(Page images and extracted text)
■ ■ ■
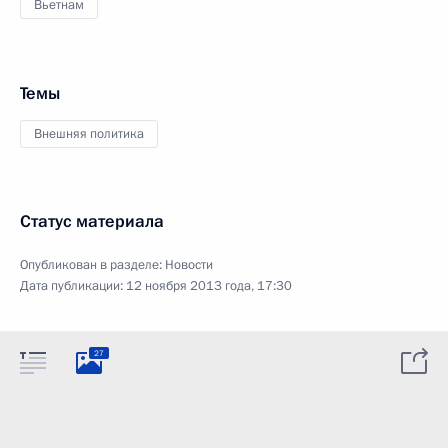
Вьетнам
Темы
Внешняя политика
Статус материала
Опубликован в разделе:
Новости
Дата публикации:
12 ноября 2013 года, 17:30
27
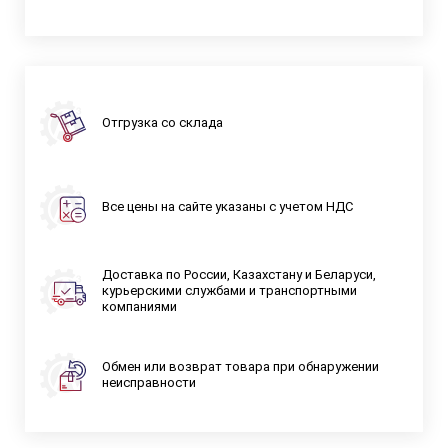
Отгрузка со склада
Все цены на сайте указаны с учетом НДС
Доставка по России, Казахстану и Беларуси,
курьерскими службами и транспортными
компаниями
Обмен или возврат товара при обнаружении
неисправности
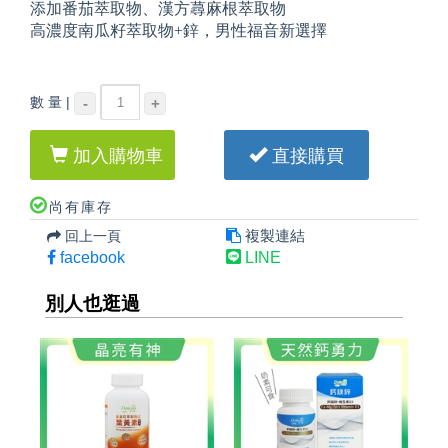
添加番茄萃取物、漢方蕁麻根萃取物
高濃度南瓜籽萃取物+鋅，男性福音新選擇
數 量 |
-
+
加入購物車
直接購買
尚有庫存
複製連結
回上一頁
facebook
LINE
別人也逛過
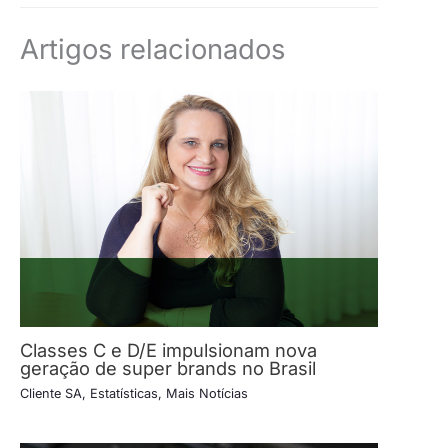
Artigos relacionados
Classes C e D/E impulsionam nova
geração de super brands no Brasil
Cliente SA
,
Estatísticas
,
Mais Notícias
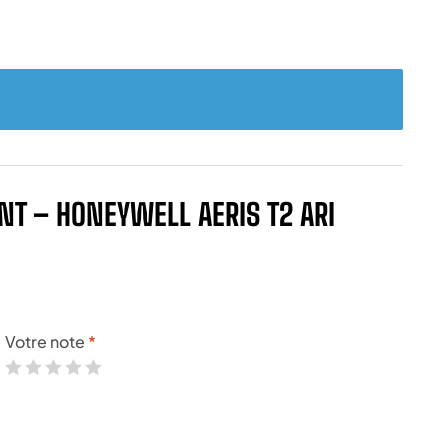
ANT – HONEYWELL AERIS T2 ARI
Votre note
*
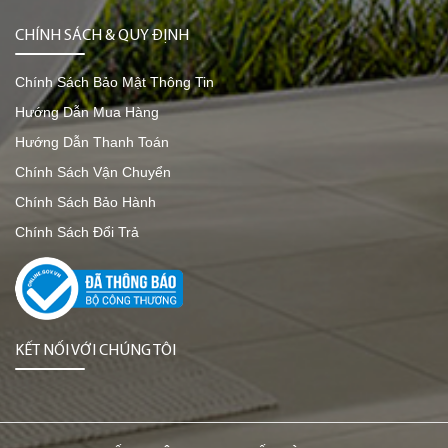
CHÍNH SÁCH & QUY ĐỊNH
Chính Sách Bảo Mật Thông Tin
Hướng Dẫn Mua Hàng
Hướng Dẫn Thanh Toán
Chính Sách Vận Chuyển
Chính Sách Bảo Hành
Chính Sách Đổi Trả
KẾT NỐI VỚI CHÚNG TÔI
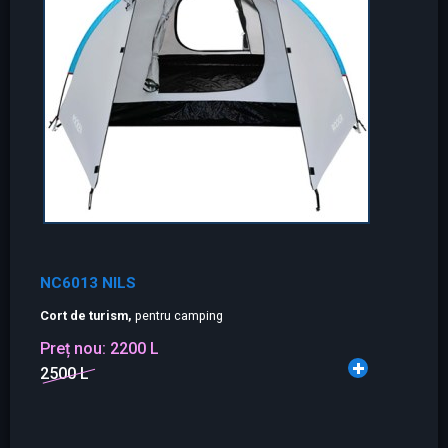
NC6013 NILS
Cort de turism,
pentru camping
Preț nou:
2200 L
2500 L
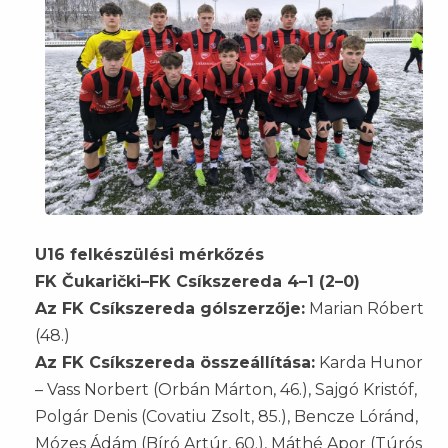
U16 felkészülési mérkőzés
FK Čukarički–FK Csíkszereda 4–1 (2–0)
Az FK Csíkszereda gólszerzője:
Marian Róbert
(48.)
Az FK Csíkszereda összeállítása:
Karda Hunor
– Vass Norbert (Orbán Márton, 46.), Sajgó Kristóf,
Polgár Denis (Covatiu Zsolt, 85.), Bencze Lóránd,
Mózes Ádám (Bíró Artúr, 60.), Máthé Apor (Túrós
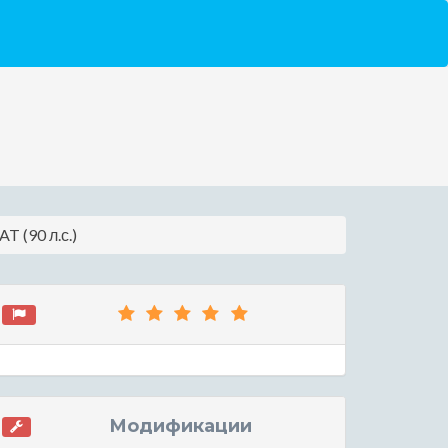
T (90 л.с.)
Модификации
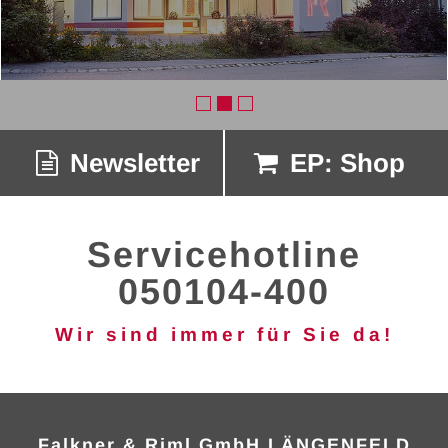
Newsletter
EP: Shop
Servicehotline
050104-400
Wir sind immer für Sie da!
Falkner & Riml GmbH LÄNGENFELD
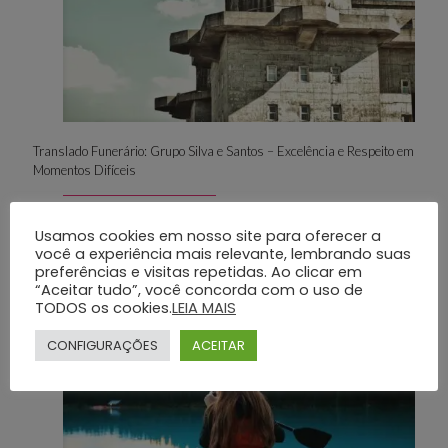
Translado Funerário: Grupo Silva e Santos – Excelência e Respeito em
Momentos Difíceis
Dá uma olhada
Usamos cookies em nosso site para oferecer a
você a experiência mais relevante, lembrando suas
preferências e visitas repetidas. Ao clicar em
“Aceitar tudo”, você concorda com o uso de
TODOS os cookies.
LEIA MAIS
29 de julho de 2025
CONFIGURAÇÕES
ACEITAR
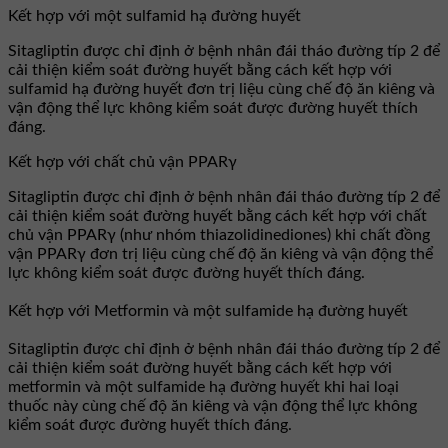
Kết hợp với một sulfamid hạ đường huyết
Sitagliptin được chỉ định ở bệnh nhân đái tháo đường típ 2 để
cải thiện kiểm soát đường huyết bằng cách kết hợp với
sulfamid hạ đường huyết đơn trị liệu cùng chế độ ăn kiêng và
vận động thể lực không kiểm soát được đường huyết thích
đáng.
Kết hợp với chất chủ vận PPARγ
Sitagliptin được chỉ định ở bệnh nhân đái tháo đường típ 2 để
cải thiện kiểm soát đường huyết bằng cách kết hợp với chất
chủ vận PPARγ (như nhóm thiazolidinediones) khi chất đồng
vận PPARγ đơn trị liệu cùng chế độ ăn kiêng và vận động thể
lực không kiểm soát được đường huyết thích đáng.
Kết hợp với Metformin và một sulfamide hạ đường huyết
Sitagliptin được chỉ định ở bệnh nhân đái tháo đường típ 2 để
cải thiện kiểm soát đường huyết bằng cách kết hợp với
metformin và một sulfamide hạ đường huyết khi hai loại
thuốc này cùng chế độ ăn kiêng và vận động thể lực không
kiểm soát được đường huyết thích đáng.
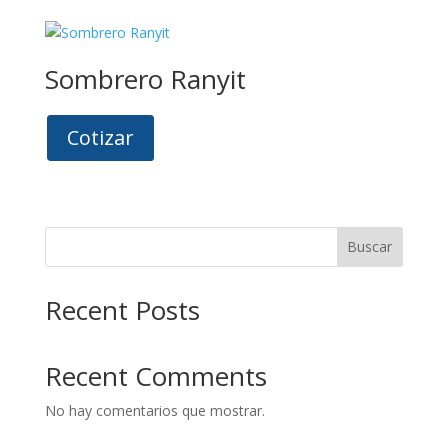
Sombrero Ranyit
Cotizar
Buscar
Recent Posts
Recent Comments
No hay comentarios que mostrar.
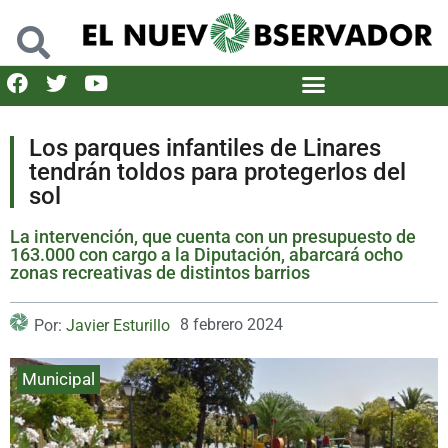
Los parques infantiles de Linares
tendrán toldos para protegerlos del
sol
La intervención, que cuenta con un presupuesto de
163.000 con cargo a la Diputación, abarcará ocho
zonas recreativas de distintos barrios
8 febrero 2024
Por:
Javier Esturillo
Municipal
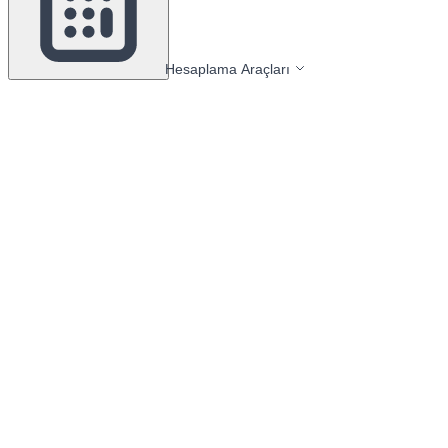
Hesaplama Araçları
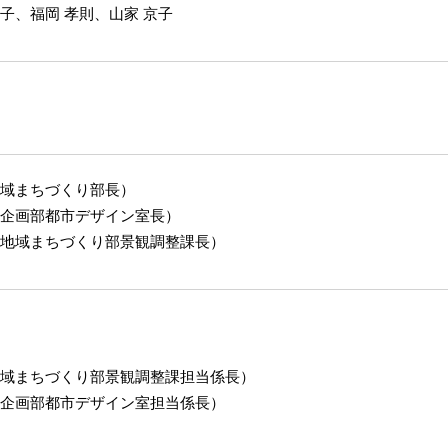
子、福岡 孝則、⼭家 京⼦
地域まちづくり部⻑）
局企画部都市デザイン室⻑）
局地域まちづくり部景観調整課⻑）
地域まちづくり部景観調整課担当係長）
局企画部都市デザイン室担当係長）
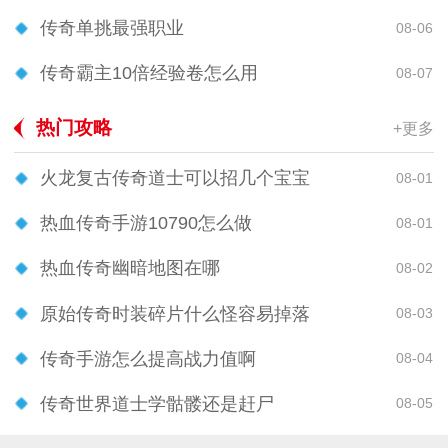
传奇单挑最强职业
08-06
传奇霸主10倍经验卷怎么用
08-07
热门攻略
+更多
火龙复古传奇道士可以招几个宝宝
08-01
热血传奇手游10790怎么做
08-01
热血传奇幽暗地图在哪
08-02
原始传奇时装碎片什么怪容易掉落
08-03
传奇手游怎么提高战力值啊
08-04
传奇世界道士学骷髅还是赶尸
08-05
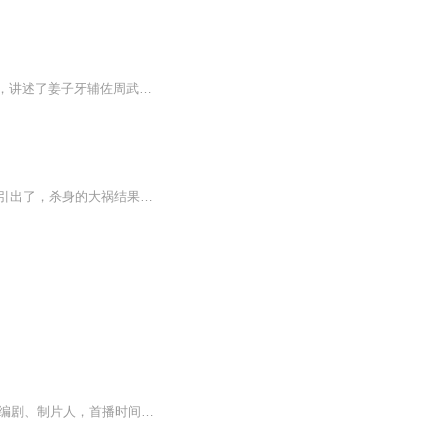
《封神榜仙侠传》是一部以商周易代为历史背景的明代神魔仙侠小说，通过神魔斗法的形式，讲述了姜子牙辅佐周武王伐纣，并最终完成封神大业的宏大故事。小说融合历史演义与神话幻想，构建了一个仙、人、妖三界交织的奇幻世界，是中国文学中“神魔小说”的代...
宝音图评书封神榜第96集，上回书咱们说道了，姜子牙火烧玉石琵琶精打死了琵琶精，这才引出了，杀身的大祸结果坏事还变成了好事，姜子牙竟然被封为成这个丞相被纣王给收纳苏妲己为了报复姜子牙才引出来了，要建造露台残害百姓祸害忠良
《封神榜》2000年台湾中视版陈怡真、王耿豪等人主演台湾神话电视剧。简远信担任导演、编剧、制片人，首播时间是2000年12月16日。讲述了昆仑山修行道士姜子牙奉命下山讨伐纣王的故事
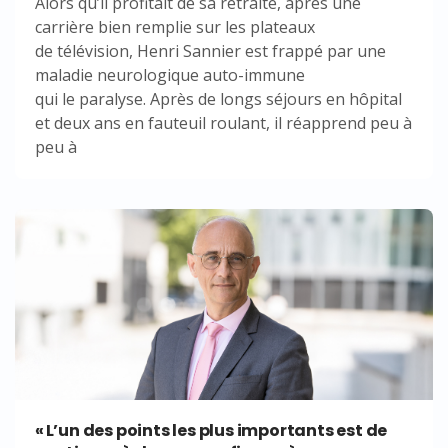
Alors qu’il profitait de sa retraite, après une
carrière bien remplie sur les plateaux
de télévision, Henri Sannier est frappé par une
maladie neurologique auto-immune
qui le paralyse. Après de longs séjours en hôpital
et deux ans en fauteuil roulant, il réapprend peu à
peu à
« L’un des points les plus importants est de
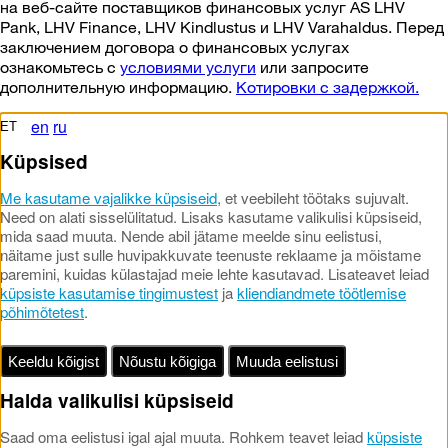
на веб-сайте поставщиков финансовых услуг AS LHV
Pank, LHV Finance, LHV Kindlustus и LHV Varahaldus. Перед
заключением договора о финансовых услугах
ознакомьтесь с
условиями услуги
или запросите
дополнительную информацию.
Котировки с задержкой.
en
ru
ET
Küpsised
Me kasutame vajalikke küpsiseid
, et veebileht töötaks sujuvalt.
Need on alati sisselülitatud. Lisaks kasutame valikulisi küpsiseid,
mida saad muuta. Nende abil jätame meelde sinu eelistusi,
näitame just sulle huvipakkuvate teenuste reklaame ja mõistame
paremini, kuidas külastajad meie lehte kasutavad. Lisateavet leiad
küpsiste kasutamise tingimustest
ja
kliendiandmete töötlemise
põhimõtetest
.
Keeldu kõigist
Nõustu kõigiga
Muuda eelistusi
Halda valikulisi küpsiseid
Saad oma eelistusi igal ajal muuta. Rohkem teavet leiad
küpsiste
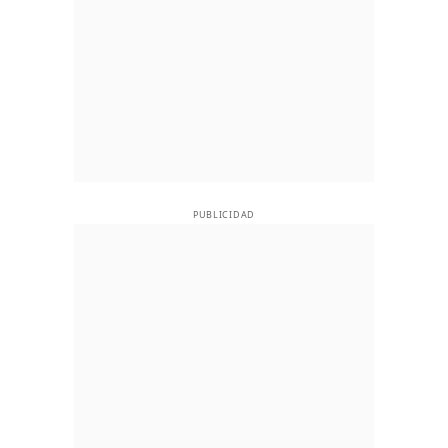
PUBLICIDAD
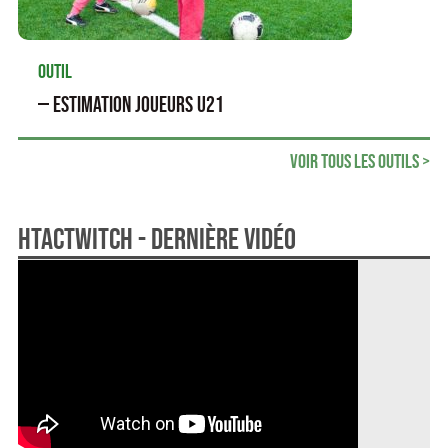
Outil
— Estimation joueurs U21
Voir tous les outils >
HTActwitch - dernière vidéo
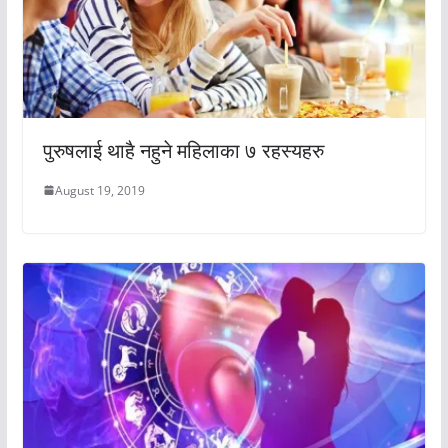
पुरुषलाई थाहै नहुने महिलाका ७ रहस्यहरु
August 19, 2019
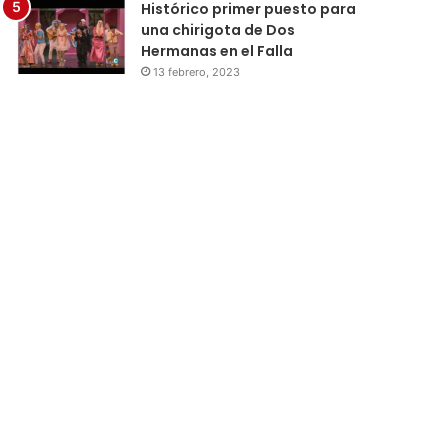
Histórico primer puesto para
una chirigota de Dos
Hermanas en el Falla
13 febrero, 2023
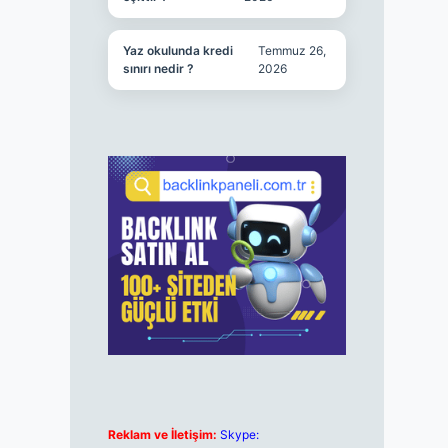
Yaz okulunda kredi
Temmuz 26,
sınırı nedir ?
2026
Reklam ve İletişim:
Skype:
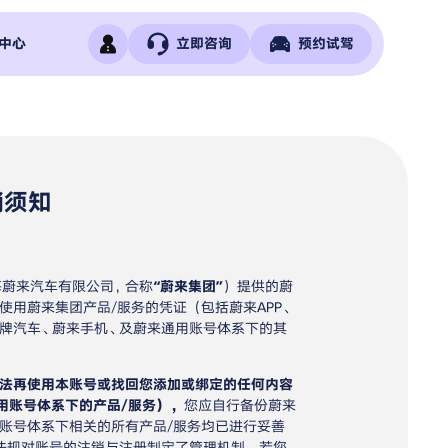
中心
立即咨询
预约试驾
销须知
蔚来汽车有限公司，合称
“蔚来集团”
）提供的蔚
用蔚来集团产品/服务的凭证（包括蔚来APP、
火虫品牌汽车、蔚来手机、及蔚来通用账号体系下的其
无法再使用本账号或找回您添加或绑定的任何内容
用账号体系下的产品/服务），
您应自行备份蔚来
账号体系下相关的所有产品/服务均已进行妥善
法规对账号的注销与注册制定了管理机制。若您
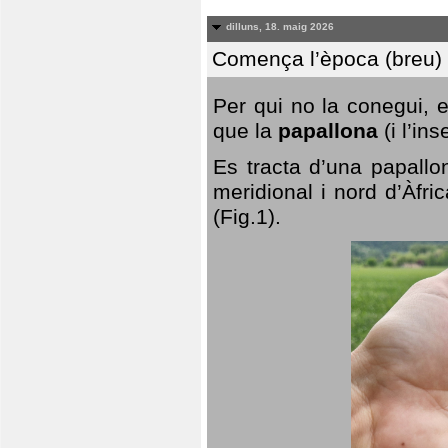
dilluns, 18. maig 2026
Comença l’època (breu) d
Per qui no la conegui, 
que la
papallona
(i l’in
Es tracta d’una papallo
meridional i nord d’Àfri
(Fig.1).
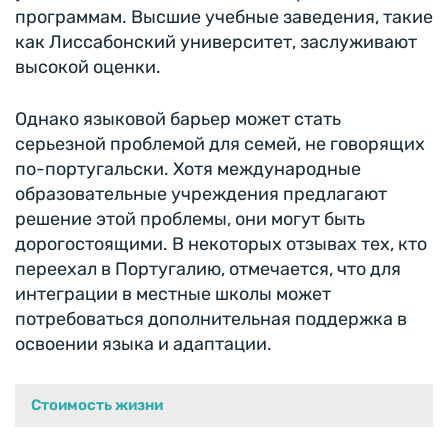
программам. Высшие учебные заведения, такие
как Лиссабонский университет, заслуживают
высокой оценки.
Однако языковой барьер может стать
серьезной проблемой для семей, не говорящих
по-португальски. Хотя международные
образовательные учреждения предлагают
решение этой проблемы, они могут быть
дорогостоящими. В некоторых отзывах тех, кто
переехал в Португалию, отмечается, что для
интеграции в местные школы может
потребоваться дополнительная поддержка в
освоении языка и адаптации.
Стоимость жизни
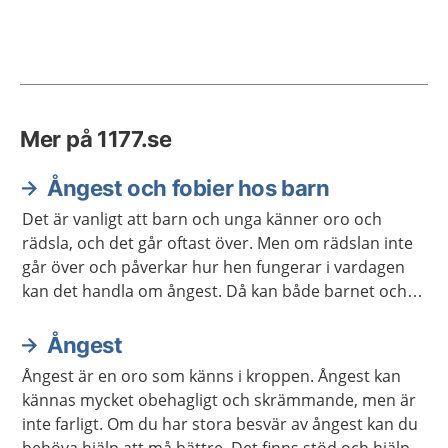
Mer på 1177.se
Ångest och fobier hos barn
Det är vanligt att barn och unga känner oro och
rädsla, och det går oftast över. Men om rädslan inte
går över och påverkar hur hen fungerar i vardagen
kan det handla om ångest. Då kan både barnet och
du som är vuxen behöva hjälp och stöd. Ibland
behövs behandling.
Ångest
Ångest är en oro som känns i kroppen. Ångest kan
kännas mycket obehagligt och skrämmande, men är
inte farligt. Om du har stora besvär av ångest kan du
■ ■ ■
§ ABOUT THIS TASK:
Copy, word for word, the entries above from the first line to the line that holds "Classes C e D/E impulsionam nova". Drop the pictures.

§ REPLY TO THE TASK:
Вьетнам
Темы
Внешняя политика
Статус материала
Опубликован в разделе:
Новости
Дата публикации:
12 ноября 2013 года, 17:30
27
Отгрузка со склада
Все цены на сайте указаны с учетом НДС
Доставка по России, Казахстану и Беларуси,
курьерскими службами и транспортными
компаниями
Обмен или возврат товара при обнаружении
неисправности
添加番茄萃取物、漢方蕁麻根萃取物
高濃度南瓜籽萃取物+鋅，男性福音新選擇
數 量 |
-
+
加入購物車
直接購買
尚有庫存
複製連結
回上一頁
facebook
LINE
別人也逛過
Artigos relacionados
Classes C e D/E impulsionam nova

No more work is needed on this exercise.